The interesting story is the two unresolved axes: latency and price. Providers still differentiate meaningfully here, which is why procurement teams are reopening multi-vendor contracts. But the axes that determine whether a product can be built — reasoning, tools, structured output — are now essentially solved problems at the base layer.
Five consequences we're underwriting to.
-
Model-portability becomes a product feature.
Customers are asking for it in diligence calls. Startups that cannot swap providers with a config change lose procurement deals to ones that can.
-
Margin relocates to the harness.
Context, memory, tool-surface, and evaluation are where differentiation is now built — and where the next generation of platform companies will sit.
-
Evaluation is the new observability.
Shipping without evals is shipping on faith. The category is about two years behind where DataDog was in 2014; the opportunity is correspondingly large.
-
Vertical runtimes beat horizontal ones, early.
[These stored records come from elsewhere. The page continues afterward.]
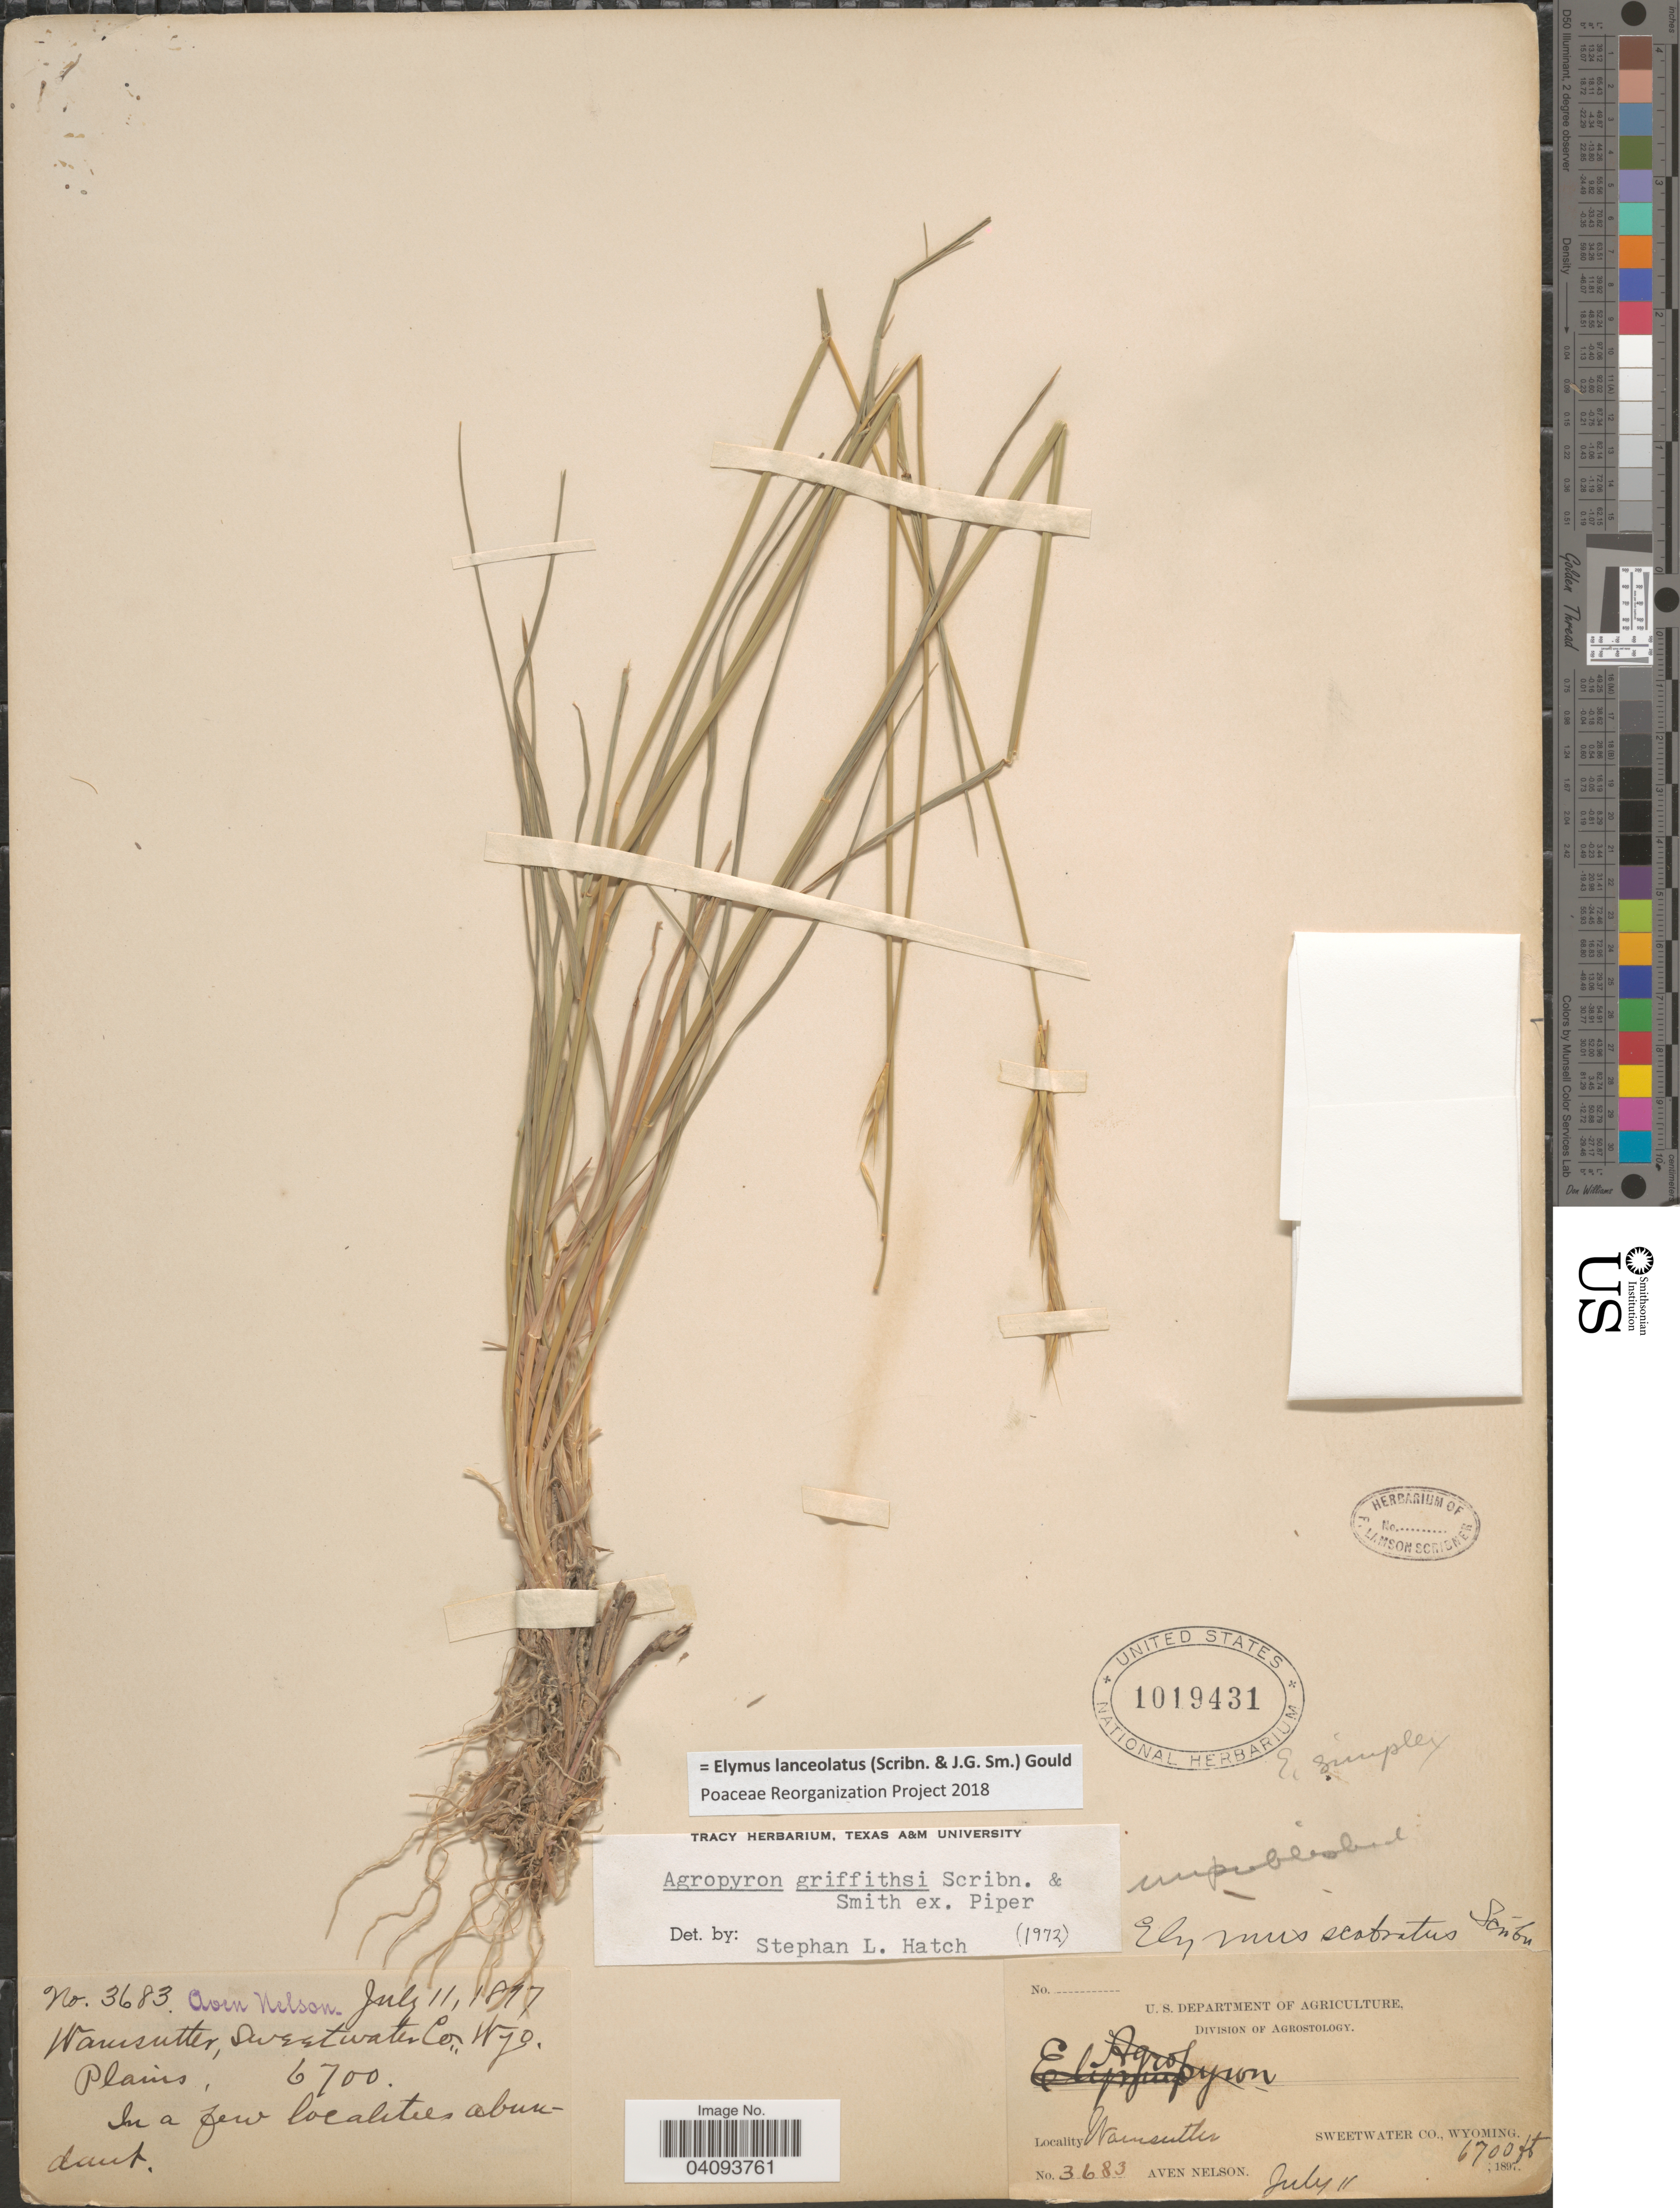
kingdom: Plantae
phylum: Tracheophyta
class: Liliopsida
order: Poales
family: Poaceae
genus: Elymus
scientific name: Elymus lanceolatus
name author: (Scribn. & J.G. Sm.) Gould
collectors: A. Nelson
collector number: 3683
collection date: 1897-07-11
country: United States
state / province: Wyoming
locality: Wamsutter. Sweetwater Co.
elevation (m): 2042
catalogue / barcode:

Taste compounds at the domain. A legal-agent runtime built by lawyers-turned-engineers will beat a horizontal platform for at least the next four years.
-
Open-weight pressure sets the floor, not the ceiling.
The frontier remains a lab story. But the median call — and therefore the unit economics of the products above — is governed by what Nth or its successors ship next.
Companies we are tracking, not yet priced.
contextd
Drop-in retrieval runtime for agents with reversible writes. Spun out of a search lab. Watching for first enterprise design partners.
Evalry
Eval-as-code for agent pipelines. Open-source core with managed cloud. Adoption curve looks like early Datadog.
Harness.law
Vertical runtime for legal research & drafting agents. Founded by ex-partners at a litigation firm. Distribution is real.
We expect to underwrite two of the three within the year. We will publish a follow-up note on vertical runtimes in Q2.
§ 07 · Methodology & sources
Pricing data aggregated from published provider sheets and rate-limited API probes against identical prompt batches (n=12,400 per provider per quarter). Evaluation suite v3.2 combines internal tool-use tasks (n=240), structured-output fidelity (n=180), and long-context retrieval (n=120). Latency measured from us-east-1 and us-west-2 endpoints, p50 of 1000-token completions over 14 consecutive days.
Scores are model-level, not provider-level — a provider's best-in-class model is used for the table. Internal+ distribution: LPs and active portfolio companies.